On the day a child is born, parents give their bundle of joy a name. This name is pondered, researched, and possibly fought over. The name Leah Heleena means a lot to me. Leah is the name of my mom’s childhood friend, the type of friend you hide in the attic for a week without your parents knowing. “Heleena” was the name of my Great Grandmother’s Grandmother. This name was exclaimed as I was found playing in the mud in my Sunday best. While this name was often used to grab my attention, my sisters and I shared names that implied all the love and affection we couldn’t comprehend until we had children of our own. As my Nana lived her last days on this earth she had few moments of lucidity. During one of them, she looked at me, put her hand on my face, and said “you’re my Leah”.

Halfway through my Forties, I’m realizing why these names are so important. Each name brings its own sense of belonging. Nieces, nephews, and kids of friends call me Aunt Leah, Aunt Weela, and even Quesadilla. I’m filled with humility when my buddy Ryan calls me “Coach”. The implication that I have provided encouragement or guidance to warrant that name fills me with gratitude. Three plus years after my last day working at Covenant and my work-study students still call me “Boss”. Except for Jay who continues to call me Mrs. Jones and I continue to find it endearing.

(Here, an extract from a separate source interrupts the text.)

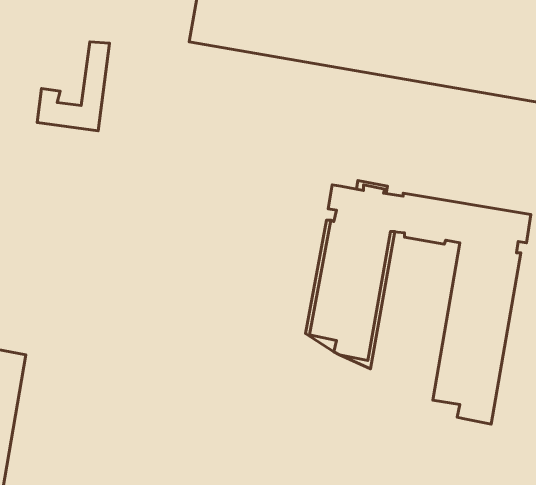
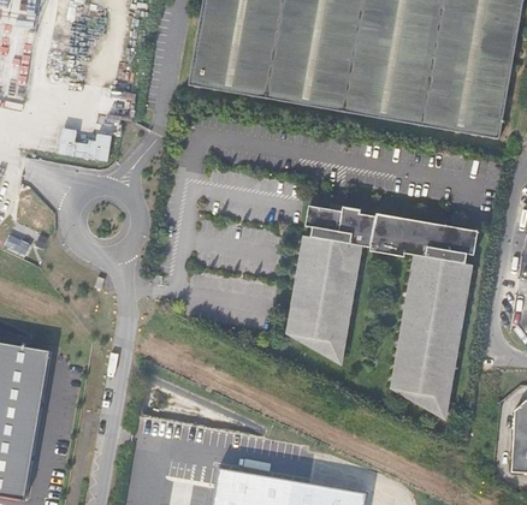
building: none -> [391,254,418,403]
building: none -> [420,254,474,416]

Mommy is the name while I loved, I often wanted to change during the years it was spoken multiple times each minute of every day. ¬†When Mommy transitioned to Mom, I realized my kids were growing up way too fast and I was thankful they still had needs I could meet. When these three call me “Mom” (or “Momma” for Eliot) responsibility is coupled with empowerment by the sense of confidence it seems to convey. They have confidence they will find security, acceptance, and their own unconditional belonging.


As I dial into who I am, the names Andy calls me are at my very core. I won’t risk turning my readers bilious by providing a list. I’ll just say, they mean different things oscillating from a casual “Hey Babe” to decades of love and commitment expressed in “Baby Doll”. There are times these names are super familiar and information being relayed is very mundane. Other times the level of dedication being expressed settles me. It reminds me how I belong.

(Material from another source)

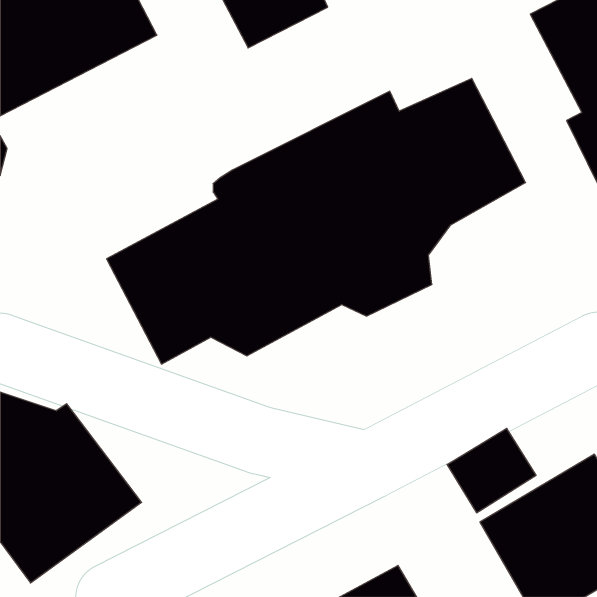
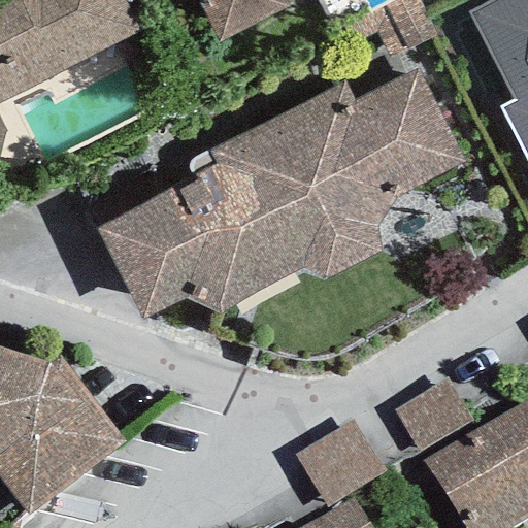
building: none -> [295,420,385,507]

What we all want most is to be known so we may find our place to belong. I’m blessed by all of you who continue to take the time to know me. However, as wonderful as the names described above make me feel, as much purpose as they give me, they cannot provide everlasting hope. The fulfillment they give lacks peace without the reality of true belonging given by the Lord when he calls me child, sister…friend. My name is written on the hands and in the heart of his beautiful Son. I am nothing without the most powerful name given to me when Jesus called me “Redeemed”.